I received the new TV on the Radio album for my birthday this past week. I'll talk more about it in a future post. I also got a copy of the film Sherrybaby (thanks again, Pauline), which will also be discussed in a future post. For now, I will talk about a film that I saw last night.
The Pursuit of Happyness
This film had all the makings of a classic Hollywood tearjerker: 1) A big name actor showing a vulnerable side. 2) An "inspired by a true story" plot about a man prevailing despite hitting rock bottom. 3) Heart-wrenching dramatic scenes. 4) A cute kid to provide a little levity. Yet with all of that what do they do? Add a Will Smith voice over to really emphasize the point. The narration hurts the film more than anything; there was no need for it. Which leads to the main problem I had with the film: it underestimates the audience.
The audience knows what to expect from the film based on the trailers.

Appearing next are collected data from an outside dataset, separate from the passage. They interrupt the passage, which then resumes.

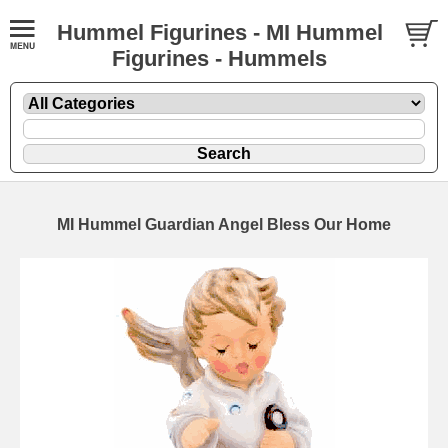
Hummel Figurines - MI Hummel
Figurines - Hummels
MI Hummel Guardian Angel Bless Our Home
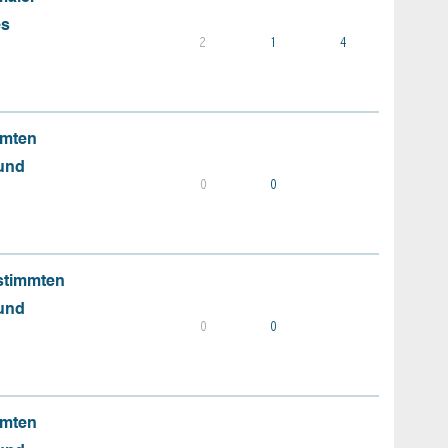
es
2
1
4
mmten
 und
0
0
stimmten
 und
0
0
mmten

Yet the film beats you over the head by explaining the significances of every major scene. For example, Chris Gardner (Smith) and son are alone by the water in a rare moment of joy. It is pretty obvious that they haven't had much to smile about, which makes the scene touching. Oh wait, here comes the voice over to explain that...they were alone and that it is a rare moment of joy. Or, how about the great scene towards the end; when Gardner is talking to his future bosses. Despite tears of joy coming down, Gardner fights to maintain the level of dignity he has shown throughout the film. It's a great scene to watch until...you guessed it; the narration comes in to explain that he is now truly happy.
To me the saving grace in the film are the performances. Will Smith does a really good job in the film, as does his son Jayden and Thandie Newton (who gives a great underrated performance). It's just a shame that the film trust the actors to get the overall message across. If they every make a follow-up film, I hope it's called "The Pursuit of Subtly."